■ WHAT TO PRODUCE: Print the listing line for line, starting at its first line and stopping after the line that contains "2017/09/20 (12)".

■ INPUT DATA:
══════════

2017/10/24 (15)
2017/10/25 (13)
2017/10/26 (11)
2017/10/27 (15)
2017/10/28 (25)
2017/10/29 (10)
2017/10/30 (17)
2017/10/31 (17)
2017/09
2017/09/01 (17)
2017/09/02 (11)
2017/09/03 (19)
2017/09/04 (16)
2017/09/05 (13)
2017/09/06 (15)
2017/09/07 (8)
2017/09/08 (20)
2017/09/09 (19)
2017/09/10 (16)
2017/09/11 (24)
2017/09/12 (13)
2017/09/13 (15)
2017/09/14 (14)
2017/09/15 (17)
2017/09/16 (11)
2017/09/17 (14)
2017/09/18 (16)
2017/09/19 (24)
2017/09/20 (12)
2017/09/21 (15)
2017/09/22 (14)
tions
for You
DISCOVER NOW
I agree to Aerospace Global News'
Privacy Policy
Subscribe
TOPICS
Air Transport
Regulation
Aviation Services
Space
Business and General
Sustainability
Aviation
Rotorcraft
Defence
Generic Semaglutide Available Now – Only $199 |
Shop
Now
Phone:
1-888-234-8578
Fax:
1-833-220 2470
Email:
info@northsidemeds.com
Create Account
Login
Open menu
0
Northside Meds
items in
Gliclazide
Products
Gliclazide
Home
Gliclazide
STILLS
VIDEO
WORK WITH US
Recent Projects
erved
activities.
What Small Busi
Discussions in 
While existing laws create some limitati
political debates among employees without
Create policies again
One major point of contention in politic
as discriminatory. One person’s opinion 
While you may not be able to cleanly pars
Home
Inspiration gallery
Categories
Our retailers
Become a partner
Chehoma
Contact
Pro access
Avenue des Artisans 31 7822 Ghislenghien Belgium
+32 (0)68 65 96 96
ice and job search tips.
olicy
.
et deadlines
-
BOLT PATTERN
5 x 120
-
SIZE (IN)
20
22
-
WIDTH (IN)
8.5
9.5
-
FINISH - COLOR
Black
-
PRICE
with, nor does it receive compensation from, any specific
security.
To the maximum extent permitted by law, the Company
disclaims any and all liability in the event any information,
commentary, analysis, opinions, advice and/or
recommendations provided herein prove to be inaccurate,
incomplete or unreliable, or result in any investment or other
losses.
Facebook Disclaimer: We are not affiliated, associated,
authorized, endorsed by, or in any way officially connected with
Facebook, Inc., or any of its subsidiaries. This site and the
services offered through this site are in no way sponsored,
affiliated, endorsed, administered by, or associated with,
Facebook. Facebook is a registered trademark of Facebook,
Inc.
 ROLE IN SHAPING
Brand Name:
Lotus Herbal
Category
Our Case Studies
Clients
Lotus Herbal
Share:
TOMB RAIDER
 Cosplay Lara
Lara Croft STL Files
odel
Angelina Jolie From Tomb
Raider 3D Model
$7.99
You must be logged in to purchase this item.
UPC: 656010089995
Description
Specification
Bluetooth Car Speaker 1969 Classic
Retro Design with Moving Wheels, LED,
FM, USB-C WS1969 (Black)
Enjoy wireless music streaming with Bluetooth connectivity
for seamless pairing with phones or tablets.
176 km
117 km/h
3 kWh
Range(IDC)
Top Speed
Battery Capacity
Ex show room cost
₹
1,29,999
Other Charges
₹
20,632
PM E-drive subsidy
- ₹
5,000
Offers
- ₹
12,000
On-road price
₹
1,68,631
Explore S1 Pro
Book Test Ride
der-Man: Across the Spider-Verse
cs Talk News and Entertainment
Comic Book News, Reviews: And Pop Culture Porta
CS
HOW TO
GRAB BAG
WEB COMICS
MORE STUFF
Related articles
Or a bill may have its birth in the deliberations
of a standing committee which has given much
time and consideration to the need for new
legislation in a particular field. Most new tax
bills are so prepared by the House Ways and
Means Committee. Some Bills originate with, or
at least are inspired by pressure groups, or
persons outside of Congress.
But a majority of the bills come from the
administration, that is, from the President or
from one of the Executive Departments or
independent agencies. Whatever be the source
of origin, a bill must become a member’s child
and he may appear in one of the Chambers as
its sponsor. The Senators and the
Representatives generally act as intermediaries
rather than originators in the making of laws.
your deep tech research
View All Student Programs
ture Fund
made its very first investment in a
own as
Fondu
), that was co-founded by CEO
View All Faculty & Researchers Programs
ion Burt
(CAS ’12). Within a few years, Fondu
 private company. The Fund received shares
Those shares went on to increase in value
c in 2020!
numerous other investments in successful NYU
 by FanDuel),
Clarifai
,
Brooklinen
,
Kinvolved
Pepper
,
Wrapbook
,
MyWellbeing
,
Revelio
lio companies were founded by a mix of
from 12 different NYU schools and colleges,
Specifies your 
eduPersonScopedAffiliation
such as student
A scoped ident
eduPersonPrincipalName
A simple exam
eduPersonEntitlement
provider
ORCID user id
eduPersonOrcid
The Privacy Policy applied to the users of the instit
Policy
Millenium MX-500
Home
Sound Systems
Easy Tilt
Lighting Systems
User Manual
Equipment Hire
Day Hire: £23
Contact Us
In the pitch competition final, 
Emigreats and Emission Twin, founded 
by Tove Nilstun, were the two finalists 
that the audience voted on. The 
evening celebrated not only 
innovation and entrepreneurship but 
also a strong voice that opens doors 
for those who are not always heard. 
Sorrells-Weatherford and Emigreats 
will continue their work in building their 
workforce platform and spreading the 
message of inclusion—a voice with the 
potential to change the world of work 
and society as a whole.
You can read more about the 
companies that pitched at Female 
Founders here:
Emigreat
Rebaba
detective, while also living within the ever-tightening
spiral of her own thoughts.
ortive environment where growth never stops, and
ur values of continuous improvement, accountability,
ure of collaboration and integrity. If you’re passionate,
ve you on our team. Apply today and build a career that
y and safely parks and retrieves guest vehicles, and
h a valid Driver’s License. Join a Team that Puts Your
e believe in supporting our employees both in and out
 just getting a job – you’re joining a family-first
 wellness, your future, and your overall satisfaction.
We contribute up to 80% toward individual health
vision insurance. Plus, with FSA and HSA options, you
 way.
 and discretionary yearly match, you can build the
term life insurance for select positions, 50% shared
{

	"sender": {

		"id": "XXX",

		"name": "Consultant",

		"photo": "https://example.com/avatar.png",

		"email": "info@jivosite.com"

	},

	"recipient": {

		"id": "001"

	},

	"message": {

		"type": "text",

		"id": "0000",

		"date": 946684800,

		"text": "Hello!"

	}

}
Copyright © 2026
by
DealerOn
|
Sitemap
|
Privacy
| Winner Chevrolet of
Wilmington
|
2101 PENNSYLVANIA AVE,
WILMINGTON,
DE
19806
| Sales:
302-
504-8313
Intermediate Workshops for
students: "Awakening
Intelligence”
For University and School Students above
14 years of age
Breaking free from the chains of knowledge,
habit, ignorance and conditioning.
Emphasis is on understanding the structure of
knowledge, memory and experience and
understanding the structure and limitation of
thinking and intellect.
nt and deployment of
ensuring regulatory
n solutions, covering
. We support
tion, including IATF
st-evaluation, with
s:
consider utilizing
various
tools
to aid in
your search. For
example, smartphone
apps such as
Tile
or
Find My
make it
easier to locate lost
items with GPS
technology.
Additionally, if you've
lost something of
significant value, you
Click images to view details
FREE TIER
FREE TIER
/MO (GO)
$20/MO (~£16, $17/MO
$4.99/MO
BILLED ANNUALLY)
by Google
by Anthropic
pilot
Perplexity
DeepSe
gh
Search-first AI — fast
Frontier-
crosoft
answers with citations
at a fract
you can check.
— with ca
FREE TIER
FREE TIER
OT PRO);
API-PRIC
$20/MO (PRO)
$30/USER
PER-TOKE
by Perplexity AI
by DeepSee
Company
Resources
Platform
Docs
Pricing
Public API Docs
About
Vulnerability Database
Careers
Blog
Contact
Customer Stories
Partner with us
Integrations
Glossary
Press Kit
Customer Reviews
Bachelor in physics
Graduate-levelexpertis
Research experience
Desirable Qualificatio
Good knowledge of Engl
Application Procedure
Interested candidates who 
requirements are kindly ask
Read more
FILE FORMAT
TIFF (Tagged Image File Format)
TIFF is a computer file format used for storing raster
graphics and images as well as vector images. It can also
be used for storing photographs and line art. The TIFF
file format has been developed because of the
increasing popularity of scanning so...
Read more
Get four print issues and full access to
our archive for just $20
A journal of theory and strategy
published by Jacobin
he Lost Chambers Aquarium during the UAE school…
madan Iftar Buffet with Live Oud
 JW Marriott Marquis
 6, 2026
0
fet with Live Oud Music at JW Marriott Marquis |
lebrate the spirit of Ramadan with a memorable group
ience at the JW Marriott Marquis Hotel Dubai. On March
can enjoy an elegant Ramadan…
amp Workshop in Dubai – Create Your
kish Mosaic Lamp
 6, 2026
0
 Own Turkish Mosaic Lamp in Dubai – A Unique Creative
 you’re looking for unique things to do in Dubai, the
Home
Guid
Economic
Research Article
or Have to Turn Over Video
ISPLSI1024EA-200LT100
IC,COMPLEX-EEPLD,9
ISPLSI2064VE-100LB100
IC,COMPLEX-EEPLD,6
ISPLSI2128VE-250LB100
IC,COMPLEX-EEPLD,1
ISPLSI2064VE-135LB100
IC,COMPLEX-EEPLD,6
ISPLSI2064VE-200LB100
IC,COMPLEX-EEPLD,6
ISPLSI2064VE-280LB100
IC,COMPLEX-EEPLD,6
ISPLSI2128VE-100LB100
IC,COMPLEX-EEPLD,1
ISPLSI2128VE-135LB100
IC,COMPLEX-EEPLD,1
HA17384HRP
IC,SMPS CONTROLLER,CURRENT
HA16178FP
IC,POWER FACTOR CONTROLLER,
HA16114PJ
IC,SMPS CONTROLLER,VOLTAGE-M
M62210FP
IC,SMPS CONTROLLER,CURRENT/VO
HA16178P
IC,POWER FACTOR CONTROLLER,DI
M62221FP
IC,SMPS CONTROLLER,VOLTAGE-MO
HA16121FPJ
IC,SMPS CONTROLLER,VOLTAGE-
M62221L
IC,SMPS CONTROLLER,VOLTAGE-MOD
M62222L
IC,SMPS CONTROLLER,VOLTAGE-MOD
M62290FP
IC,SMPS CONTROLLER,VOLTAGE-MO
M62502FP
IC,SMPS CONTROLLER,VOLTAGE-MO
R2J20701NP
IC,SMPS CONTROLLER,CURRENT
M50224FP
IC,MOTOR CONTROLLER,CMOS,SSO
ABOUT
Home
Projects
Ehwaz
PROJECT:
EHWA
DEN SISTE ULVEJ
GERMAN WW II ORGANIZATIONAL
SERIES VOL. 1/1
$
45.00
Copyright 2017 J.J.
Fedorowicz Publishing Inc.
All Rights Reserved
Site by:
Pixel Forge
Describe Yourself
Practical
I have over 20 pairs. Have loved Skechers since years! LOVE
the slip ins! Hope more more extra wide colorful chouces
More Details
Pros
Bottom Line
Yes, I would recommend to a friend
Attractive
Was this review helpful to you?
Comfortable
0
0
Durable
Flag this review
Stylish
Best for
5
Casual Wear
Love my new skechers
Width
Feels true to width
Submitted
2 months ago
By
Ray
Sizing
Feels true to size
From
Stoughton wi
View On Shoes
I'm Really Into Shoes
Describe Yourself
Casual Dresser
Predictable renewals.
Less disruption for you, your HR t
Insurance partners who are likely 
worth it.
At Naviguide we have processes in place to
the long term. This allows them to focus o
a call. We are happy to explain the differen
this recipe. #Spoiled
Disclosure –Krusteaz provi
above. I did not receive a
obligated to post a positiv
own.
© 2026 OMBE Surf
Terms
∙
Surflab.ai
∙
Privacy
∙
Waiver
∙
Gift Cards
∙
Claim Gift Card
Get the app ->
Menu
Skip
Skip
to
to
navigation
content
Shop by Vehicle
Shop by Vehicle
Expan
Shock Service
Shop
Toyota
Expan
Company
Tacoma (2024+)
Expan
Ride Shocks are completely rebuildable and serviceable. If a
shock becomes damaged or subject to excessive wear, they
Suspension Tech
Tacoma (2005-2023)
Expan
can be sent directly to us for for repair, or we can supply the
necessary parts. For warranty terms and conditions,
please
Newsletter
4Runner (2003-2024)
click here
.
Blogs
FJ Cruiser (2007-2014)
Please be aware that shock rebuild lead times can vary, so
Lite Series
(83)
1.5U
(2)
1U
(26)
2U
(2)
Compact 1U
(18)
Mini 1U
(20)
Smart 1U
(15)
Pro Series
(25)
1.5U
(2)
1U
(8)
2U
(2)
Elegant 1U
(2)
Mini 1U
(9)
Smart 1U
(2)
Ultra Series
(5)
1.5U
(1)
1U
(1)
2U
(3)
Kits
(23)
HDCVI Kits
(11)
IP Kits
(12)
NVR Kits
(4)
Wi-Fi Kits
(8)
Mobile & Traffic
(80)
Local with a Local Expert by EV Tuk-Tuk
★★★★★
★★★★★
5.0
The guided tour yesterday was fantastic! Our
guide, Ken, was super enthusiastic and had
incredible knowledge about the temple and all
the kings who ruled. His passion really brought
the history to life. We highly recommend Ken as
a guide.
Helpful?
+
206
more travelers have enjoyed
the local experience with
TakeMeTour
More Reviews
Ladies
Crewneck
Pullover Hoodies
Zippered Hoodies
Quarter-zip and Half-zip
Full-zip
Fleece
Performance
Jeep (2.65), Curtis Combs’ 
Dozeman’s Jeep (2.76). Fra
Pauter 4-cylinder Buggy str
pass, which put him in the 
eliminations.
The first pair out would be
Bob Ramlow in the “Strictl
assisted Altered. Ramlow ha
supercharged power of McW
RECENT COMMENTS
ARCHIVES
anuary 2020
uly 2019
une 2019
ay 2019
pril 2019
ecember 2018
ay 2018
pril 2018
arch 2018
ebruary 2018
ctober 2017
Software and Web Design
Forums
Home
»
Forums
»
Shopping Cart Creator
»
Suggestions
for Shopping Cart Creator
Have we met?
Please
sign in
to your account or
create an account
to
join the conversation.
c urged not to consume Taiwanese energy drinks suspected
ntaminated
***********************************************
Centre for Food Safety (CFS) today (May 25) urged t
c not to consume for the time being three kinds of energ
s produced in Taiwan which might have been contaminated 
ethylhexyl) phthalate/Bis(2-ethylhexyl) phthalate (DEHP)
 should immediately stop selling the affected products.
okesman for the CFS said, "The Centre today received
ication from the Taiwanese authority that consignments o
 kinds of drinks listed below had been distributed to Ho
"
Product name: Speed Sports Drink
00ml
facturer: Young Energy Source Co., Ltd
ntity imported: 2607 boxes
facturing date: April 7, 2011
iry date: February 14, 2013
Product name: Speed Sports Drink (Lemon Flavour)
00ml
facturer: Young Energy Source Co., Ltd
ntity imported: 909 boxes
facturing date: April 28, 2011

══════════

■ THE COMPLETED TASK:
2017/10/24 (15)
2017/10/25 (13)
2017/10/26 (11)
2017/10/27 (15)
2017/10/28 (25)
2017/10/29 (10)
2017/10/30 (17)
2017/10/31 (17)
2017/09
2017/09/01 (17)
2017/09/02 (11)
2017/09/03 (19)
2017/09/04 (16)
2017/09/05 (13)
2017/09/06 (15)
2017/09/07 (8)
2017/09/08 (20)
2017/09/09 (19)
2017/09/10 (16)
2017/09/11 (24)
2017/09/12 (13)
2017/09/13 (15)
2017/09/14 (14)
2017/09/15 (17)
2017/09/16 (11)
2017/09/17 (14)
2017/09/18 (16)
2017/09/19 (24)
2017/09/20 (12)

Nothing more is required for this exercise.